**Data provided**
....

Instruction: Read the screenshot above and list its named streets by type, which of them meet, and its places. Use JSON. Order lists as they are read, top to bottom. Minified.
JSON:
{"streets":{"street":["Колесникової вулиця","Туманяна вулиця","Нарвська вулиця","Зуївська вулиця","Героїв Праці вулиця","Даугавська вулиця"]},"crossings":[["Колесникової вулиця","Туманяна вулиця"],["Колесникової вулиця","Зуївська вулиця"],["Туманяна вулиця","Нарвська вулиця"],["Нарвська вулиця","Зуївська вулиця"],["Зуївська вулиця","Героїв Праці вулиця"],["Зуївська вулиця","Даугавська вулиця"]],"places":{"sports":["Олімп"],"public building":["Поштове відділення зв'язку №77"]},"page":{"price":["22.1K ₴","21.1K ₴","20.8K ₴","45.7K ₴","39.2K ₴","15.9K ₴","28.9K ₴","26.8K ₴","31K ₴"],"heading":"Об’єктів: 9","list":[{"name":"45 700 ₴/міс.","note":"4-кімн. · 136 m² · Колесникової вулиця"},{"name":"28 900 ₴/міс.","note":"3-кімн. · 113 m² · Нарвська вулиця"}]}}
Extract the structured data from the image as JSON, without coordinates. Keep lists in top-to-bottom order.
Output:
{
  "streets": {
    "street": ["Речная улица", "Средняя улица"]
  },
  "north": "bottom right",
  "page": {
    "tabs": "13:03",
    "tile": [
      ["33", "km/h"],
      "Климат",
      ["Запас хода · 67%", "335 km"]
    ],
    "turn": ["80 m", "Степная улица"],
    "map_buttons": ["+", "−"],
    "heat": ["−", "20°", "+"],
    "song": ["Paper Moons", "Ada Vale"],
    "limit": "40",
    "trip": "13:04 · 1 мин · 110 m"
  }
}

....

**Problem requirements**
An exact copy of all the material is what is needed.

**Answer**
Instruction: Read the screenshot above and list its named streets by type, which of them meet, and its places. Use JSON. Order lists as they are read, top to bottom. Minified.
JSON:
{"streets":{"street":["Колесникової вулиця","Туманяна вулиця","Нарвська вулиця","Зуївська вулиця","Героїв Праці вулиця","Даугавська вулиця"]},"crossings":[["Колесникової вулиця","Туманяна вулиця"],["Колесникової вулиця","Зуївська вулиця"],["Туманяна вулиця","Нарвська вулиця"],["Нарвська вулиця","Зуївська вулиця"],["Зуївська вулиця","Героїв Праці вулиця"],["Зуївська вулиця","Даугавська вулиця"]],"places":{"sports":["Олімп"],"public building":["Поштове відділення зв'язку №77"]},"page":{"price":["22.1K ₴","21.1K ₴","20.8K ₴","45.7K ₴","39.2K ₴","15.9K ₴","28.9K ₴","26.8K ₴","31K ₴"],"heading":"Об’єктів: 9","list":[{"name":"45 700 ₴/міс.","note":"4-кімн. · 136 m² · Колесникової вулиця"},{"name":"28 900 ₴/міс.","note":"3-кімн. · 113 m² · Нарвська вулиця"}]}}
Extract the structured data from the image as JSON, without coordinates. Keep lists in top-to-bottom order.
Output:
{
  "streets": {
    "street": ["Речная улица", "Средняя улица"]
  },
  "north": "bottom right",
  "page": {
    "tabs": "13:03",
    "tile": [
      ["33", "km/h"],
      "Климат",
      ["Запас хода · 67%", "335 km"]
    ],
    "turn": ["80 m", "Степная улица"],
    "map_buttons": ["+", "−"],
    "heat": ["−", "20°", "+"],
    "song": ["Paper Moons", "Ada Vale"],
    "limit": "40",
    "trip": "13:04 · 1 мин · 110 m"
  }
}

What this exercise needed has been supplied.